Débarqué tout droit de cinq saisons sur Damages, le trio Kessler, Kessler et Zelman était parvenu à convaincre sur Netflix, l’année dernière, grâce à la première saison d’un tout nouveau drama familial, Bloodline. En voici une digne suite, repêchant la famille Rayburn là où les turpitudes dramatiques les avaient laissés. Du drame, pur, tranchant, oppressant, dans un décor de carte postale, les Keys de Floride. A n’en pas douter, le mélange est savant, admirable même, tant l’univers dans lequel évolue les personnages est en total contraste avec la noirceur du propos. L’implantation, donc, du scénario dans ces fameuses Keys, chapelet d’îlots à la lisière des Antilles, portes du paradis pour bon nombre de vacanciers selects, permet d’opérer une nuance entre l’environnement et ses habitants. Le trio de créateurs se joue parfaitement des perceptions, l’exotisme face au suspens, la mer face au sang, et livre une seconde saison toute aussi bonne que la précédente, voire meilleure en dépit de quelques poncifs maladroits.
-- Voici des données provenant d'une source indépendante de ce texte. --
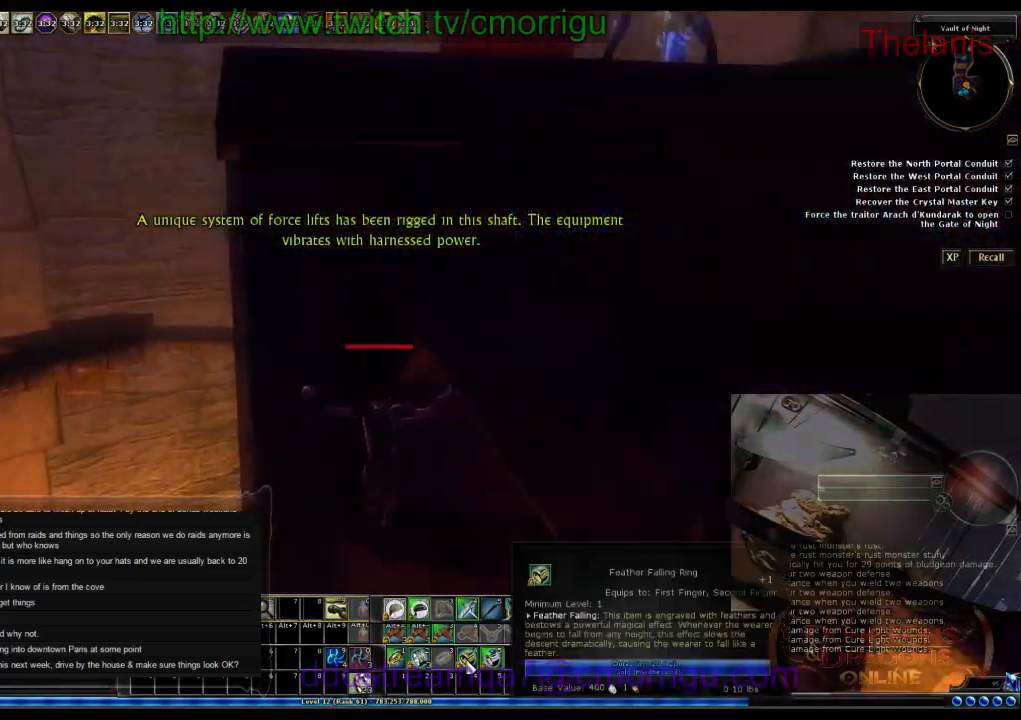
{"keys": [], "events": []}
On reprend donc là où on nous avait laissé, les bras ballants, une année plus tôt. Le final de la saison précédente était parfait, dans son genre, et nous ne pouvions que retrouver des personnages meurtris, hanté par le remords et la tentation de tout déballer ou de fuir à toutes jambes. Mais les erreurs du passé sont indélébiles et il s’agira ici au clan Rayburn de préserver les sinistres secrets avec lesquels ils doivent vivre. On cache un peu de vérité par-ci, un peu de vérité par-là. On raconte un peu à celui-là mais non é à celui-ci et voilà que dans l’enchaînement émergent les gaffes, les trouble-fêtes. C’est tendu, vif et lourd, appréciable tant le suspense est maintenu du premier au dixième épisode. On regrettera, comme dit plus haut, pourtant, quelques schémas assez rébarbatifs, comme la naïveté de la mère du clan, Sissy Spacek, les bêtises du petit frère, l’obstination un peu forcée d’un certain inspecteur ou encore la détermination d’un nouveau venu pour le moins volatile. Mais cela n’entache qu’à peine, dirons-nous, le bon visionnage de cette honorable saison.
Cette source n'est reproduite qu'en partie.